SOURCE TEXT:
········

Article

How do I stop dysfunctional behavior in team meetings?

August 28, 2020

Getting the Team to Decide How It Wants to Work Together

A group of people are sitting at a long table with laptops.


It would be great if you could put together a group of individuals, call it a “team,” and have it function in a cohesive and productive manner. This actually happens occasionally, but much more often, the different backgrounds, work styles, and variations in social competence lead to less happy results. 


Almost always, team members have different histories and different types of business backgrounds ranging from long experience at one company, to no experience at all. Often, they’ve come from several different companies, which gives them diverse models of what is the best way to do things. These result in differing expectations and can lead to friction and conflict. If you don’t consciously and intentionally establish norms of behavior, what evolves will unfold unconsciously, and team behavior may turn into an out-of-control weed rather than a beautiful bonsai tree! 


 Establish rules of the road.  

Often what’s lacking is a set of rules of engagement – a clear agreement among team members about what is acceptable behavior. These are agreements about how they want to communicate with each other and work together to boost efficiency and team effectiveness.


 Rules of engagement may include: how to conduct meetings (setting agendas, arriving on time etc.), who should attend, how the team makes decisions, being fully present and attentive, coordinating hand-offs, reviewing work products, resolving conflicts, sharing information, honoring confidential conversations, having open and honest dialogue, following up on commitments and so on. Without clear parameters to serve as a framework, what generally happens is that meetings may or may not start on time and end on time, and are undisciplined, with some people dominating, lots of interrupting, unproductive arguments and some members withdrawing and not participating. If participants don’t take meeting protocol and meeting times seriously, do they also have a loose attitude about deadlines and launch dates? This is why it is important for the leader to strive to develop a culture of discipline.   


 Let the team decide

To accomplish this, it’s very useful to have the team discuss and clarify how they want to work together and reach agreement on the behaviors that will guide how they interact and how they will make decisions. Defining a team’s norms, rules of engagement and core values should not be the sole product of the entrepreneur or a few co-founders, which is then mandated to the team, but rather it should be a team process. 

Here are some suggestions to kickstart that discussion. 


The following guidelines refer to communication in general, but apply particularly to meetings:


 

  • Create a specific agenda for the meeting and distribute it to everyone involved. 
  • Reduce the potential for distractions – agree to shut off cell phones, etc.

········

WRITTEN PROBLEM A: Rewrite the paragraph of the team meetings article that begins "Almost always, team members have different histories" as a short bulleted list that keeps its main points.
WRITTEN PROBLEM B:
Answer these questions using the team meetings article, one answer per line, marked the same way:
(i) What date does the article carry?
(ii) Who, according to the article, should not be the only ones defining a team's norms, rules of engagement and core values?
(iii) What does the article suggest agreeing to in order to reduce the potential for distractions?
WRITTEN PROBLEM C: Continue the article on team meetings from its last bullet point, adding further guidelines in the same style.
The rows that follow come from a separate source and have no connection to the article on team meetings.

DATA EXTRACT:

········

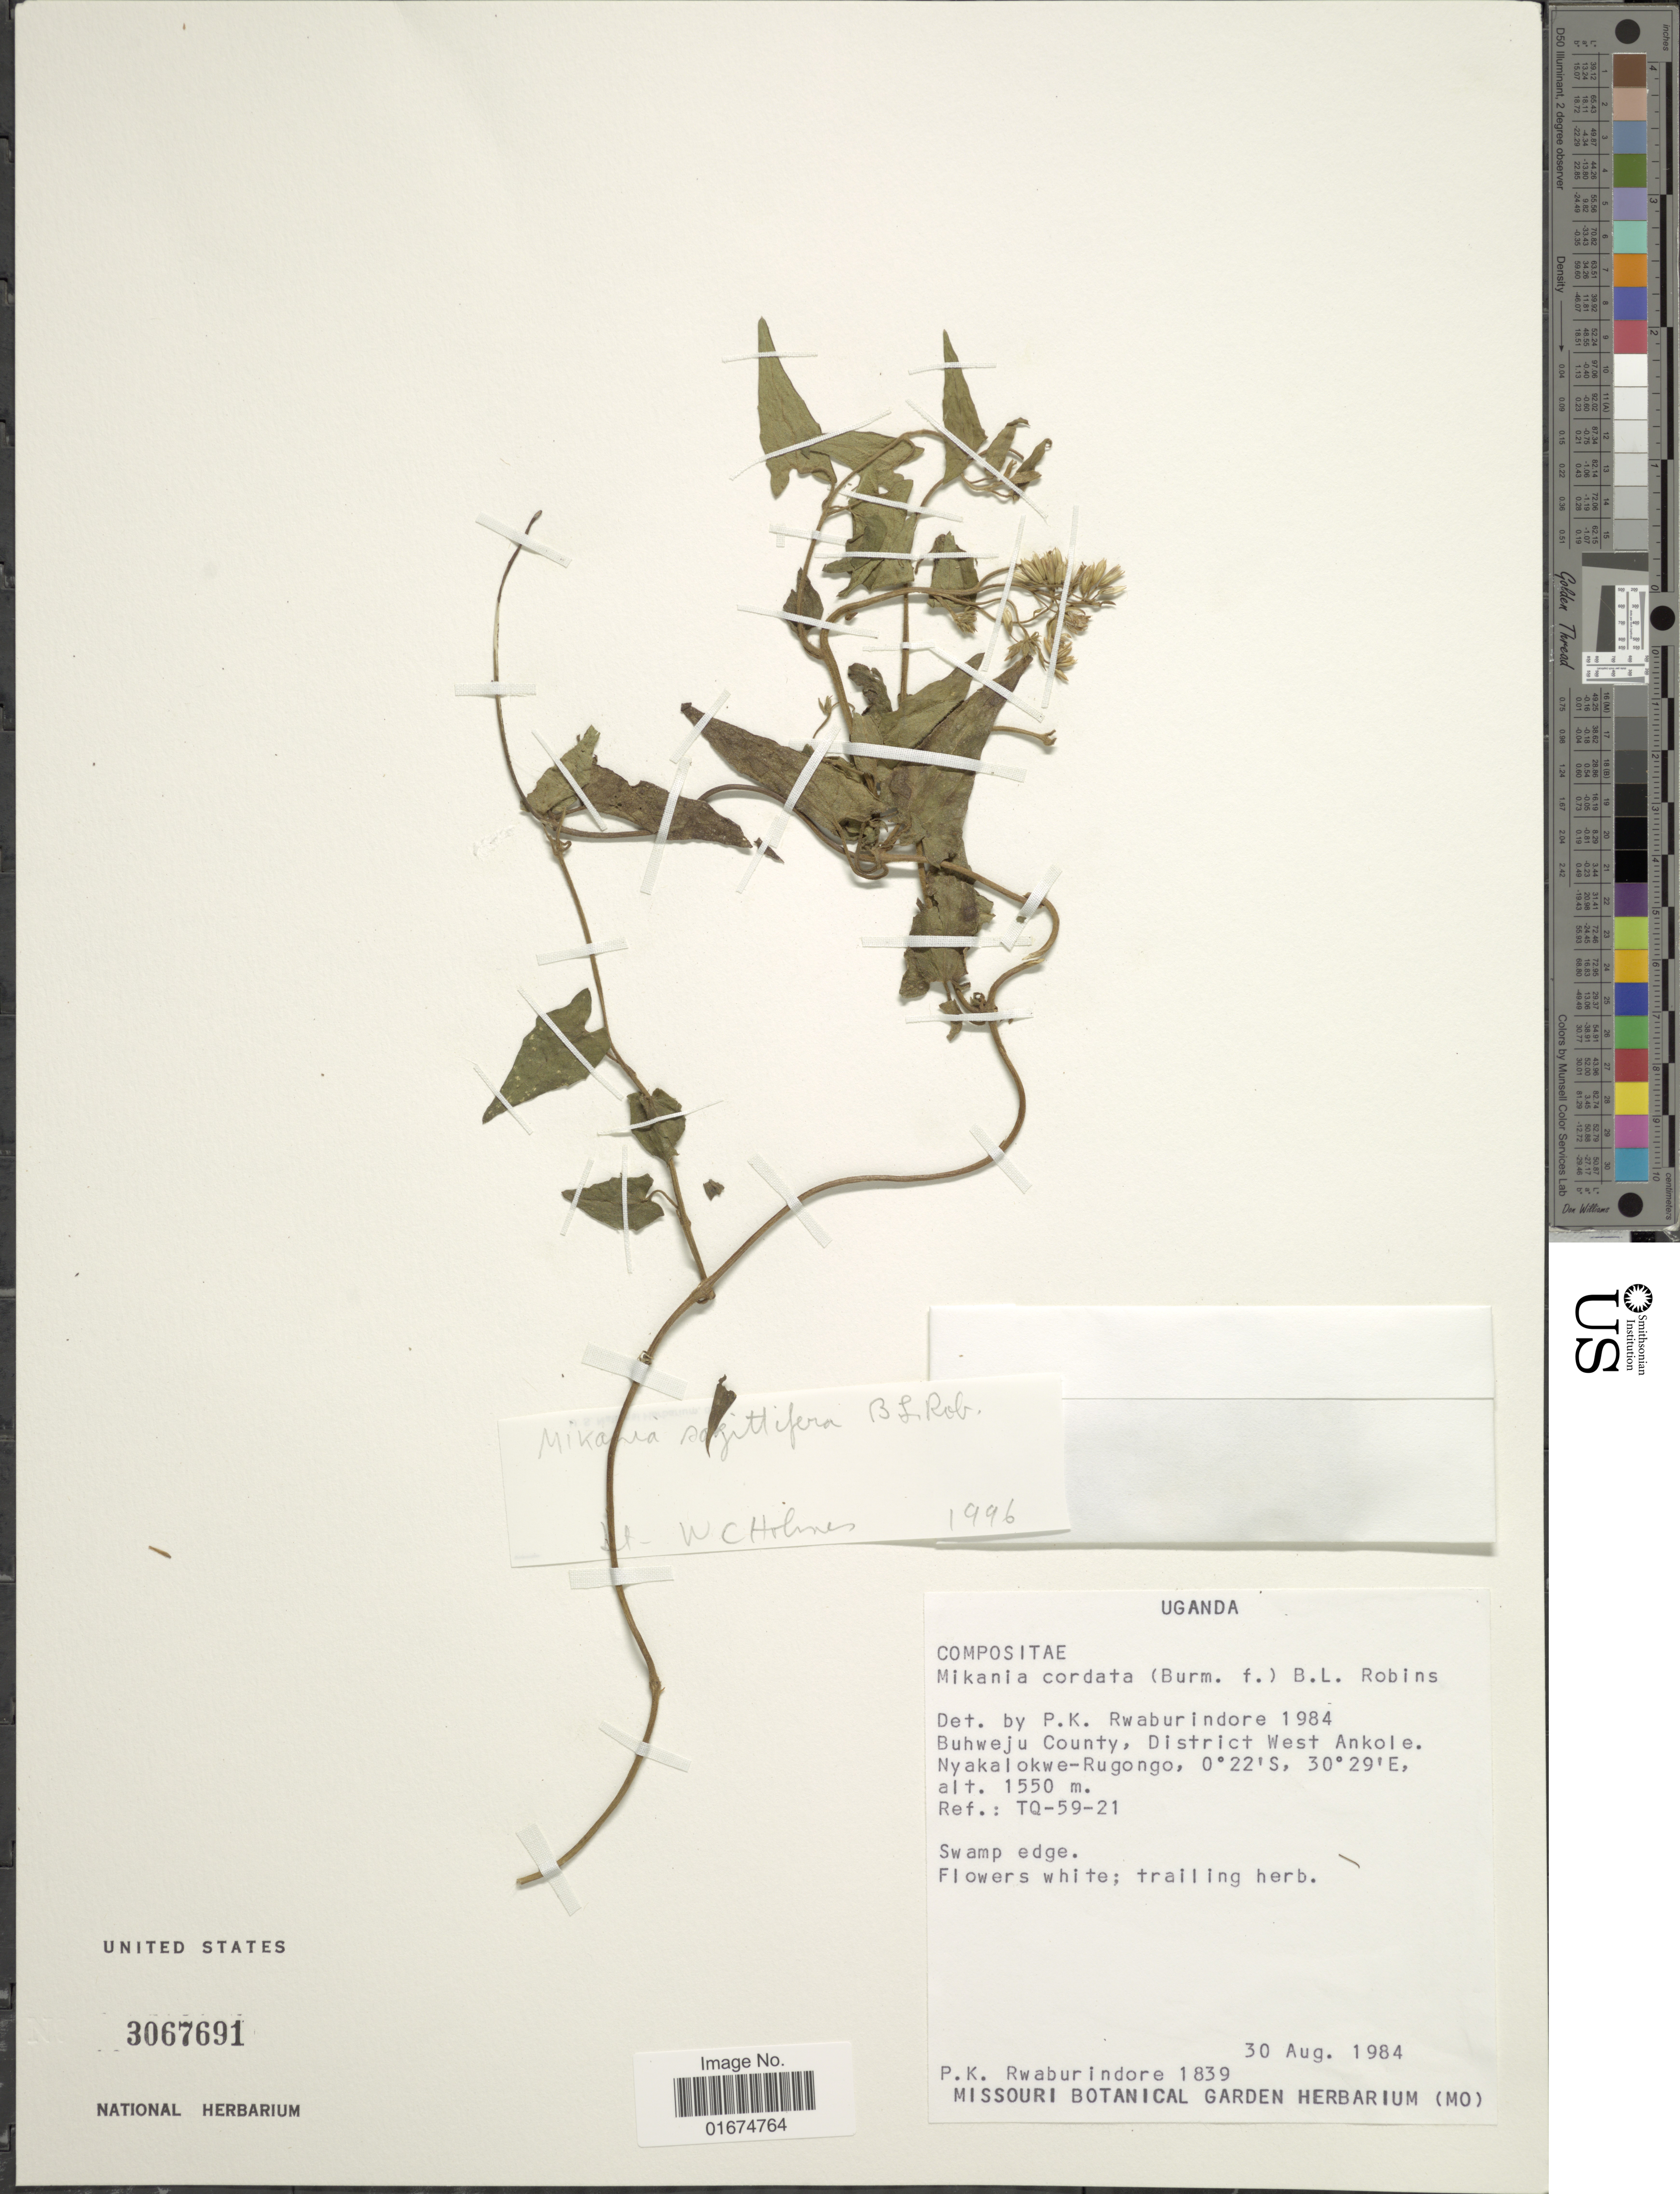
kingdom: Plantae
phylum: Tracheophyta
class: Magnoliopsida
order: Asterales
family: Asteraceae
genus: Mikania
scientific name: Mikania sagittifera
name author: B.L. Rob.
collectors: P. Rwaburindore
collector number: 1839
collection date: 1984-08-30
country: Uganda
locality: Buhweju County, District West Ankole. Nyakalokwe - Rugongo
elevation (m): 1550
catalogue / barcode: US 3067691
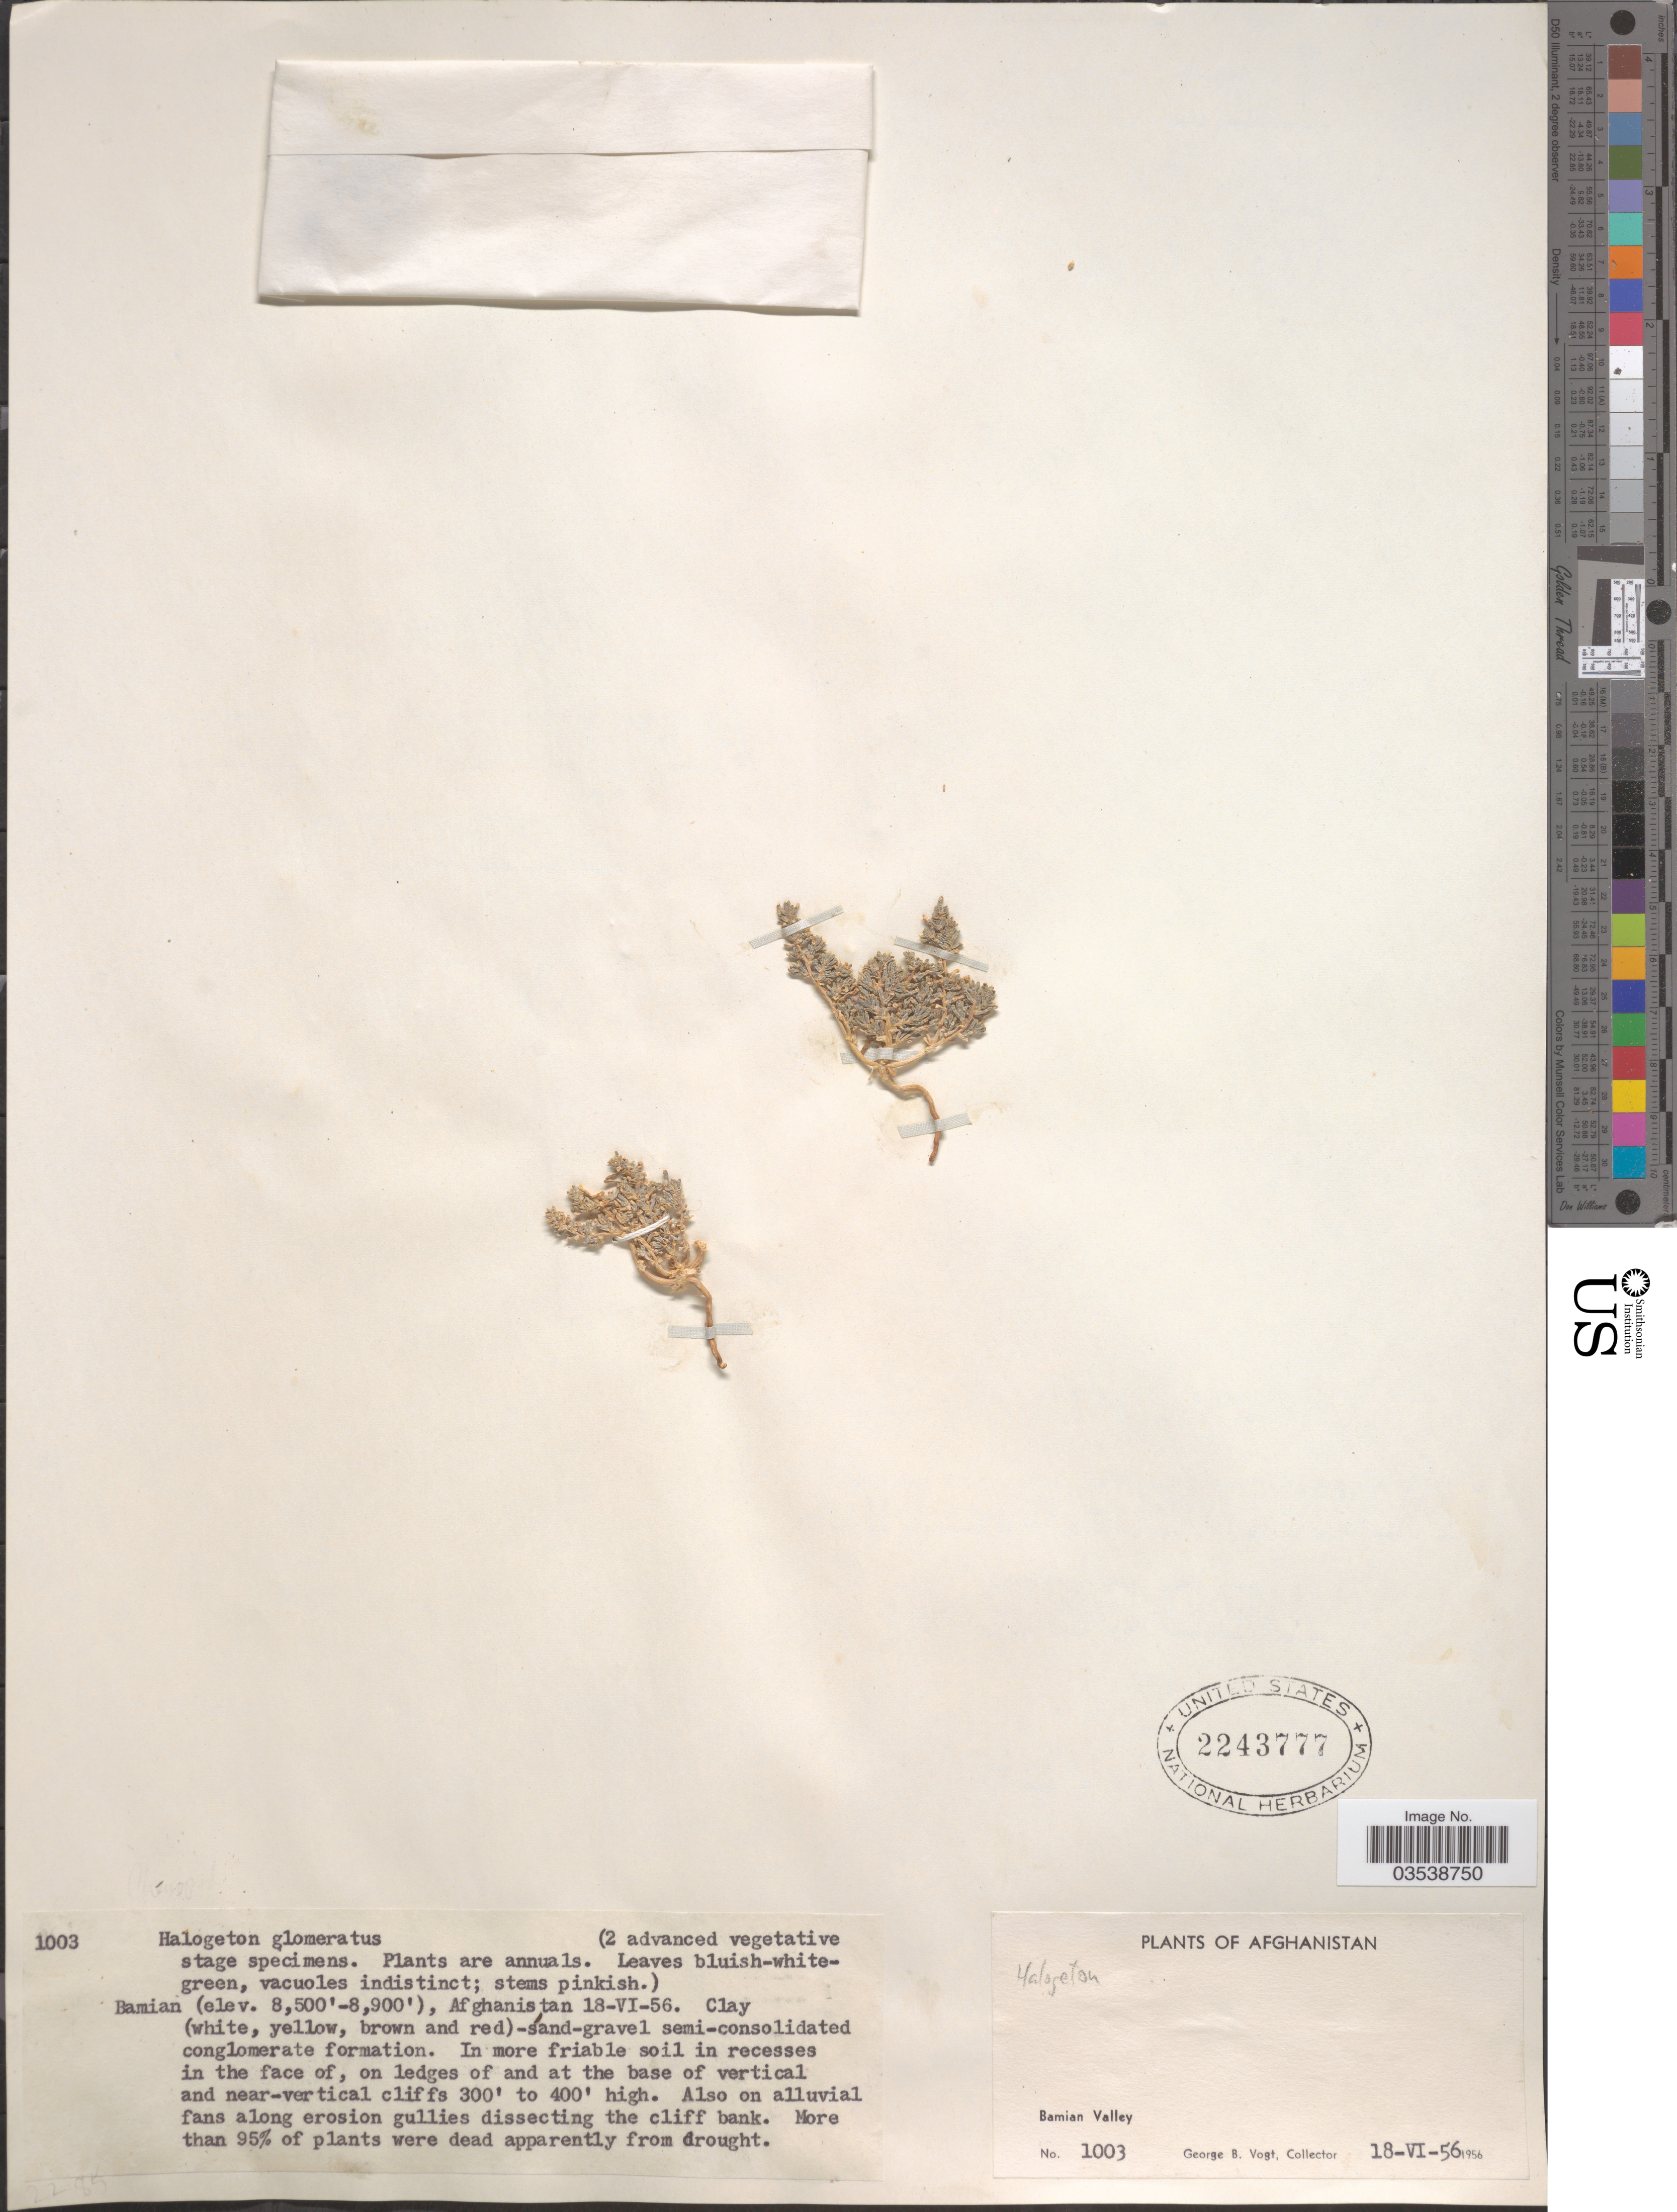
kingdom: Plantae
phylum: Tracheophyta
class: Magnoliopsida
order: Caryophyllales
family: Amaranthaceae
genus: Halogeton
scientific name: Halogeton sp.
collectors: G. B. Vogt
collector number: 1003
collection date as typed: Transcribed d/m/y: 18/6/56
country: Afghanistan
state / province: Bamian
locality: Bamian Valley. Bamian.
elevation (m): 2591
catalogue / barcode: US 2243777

········

FINAL ANSWER A:
- Team members usually have different histories and business backgrounds, from long experience at one company to none at all.
- They often come from several companies, so they bring diverse models of the best way to do things.
- These differences create differing expectations and can cause friction and conflict.
- If norms of behavior are not consciously and intentionally established, team behavior develops unconsciously and may grow like an out-of-control weed instead of a beautiful bonsai tree.

FINAL ANSWER B:
(i) August 28, 2020.
(ii) The entrepreneur or a few co-founders.
(iii) Shutting off cell phones.

FINAL ANSWER C:
  • Work collaboratively to solve problems. Actively support and cooperate with all team members. Share what you know. Be available for teammates when they need help, and if you see someone needs help, offer support without being asked. When you need support, a listening ear to run ideas by, or help with a problem you’re struggling with, ask for it. 
  • Seek to understand before being understood.
  • Don’t dominate meetings just because you can. Actively seek out the views and ideas of all team members.
  • Provide timely feedback and accept all feedback as valid for consideration.
  • Try to be aware of the needs, motivations, feelings and skills of other team members. 
  • Your team members have a wealth of experience, expertise, and insight. That’s why you recruited them. Listen carefully and be open to their ideas.. Avoid interrupting. Let one person speak at a time. Share the airtime equably. Discourage side conversations.
  • Encourage team members to speak up when the conversation gets off-track or goes in circles; otherwise the leader should bring the discussion back to the topic at hand. 
  • Separate issues from people and focus on problems and solutions rather than personalities.
  • Speak honestly and openly. 
  • Give your teammates positive reinforcement. Express appreciation for what people have accomplished. Celebrate achievements and milestones. 
  • Make critical decisions by following a disciplined and systematic process to reduce bias and reactivity. Make the environment safe enough that hidden assumptions can be surfaced and challenged, and biases uncovered. 
  • Everyone has permission to call out violations of these rules.

 

Team members have a responsibility to hold each other accountable. For example, establish deadlines and timeframes for actions or deliverables – and stick to them. Visionary Evangelists like to talk about ideas; Relationship Builders want us to be nice to each other and share our feelings. Managers of Execution excel at allocating tasks and responsibilities. They will push for closure on deadlines and deliverables. 


The “Ideal Team” Exercise


This is a helpful and enjoyable exercise. It not only helps teams operate more effectively, but it also helps team members get to know each other better, and thus builds bonds and strengthens group coherence. 

 

  • Ask each team member to bring to mind the best team they’ve ever been on and make a list of the characteristics that made that team special. 
  • Then have each person report to the group their #1 point – for example that the people on the team genuinely cared about each other, listened to what everyone had to say, or trusted each other and describe what it meant to them personally, telling a brief anecdote illustrating how that showed up.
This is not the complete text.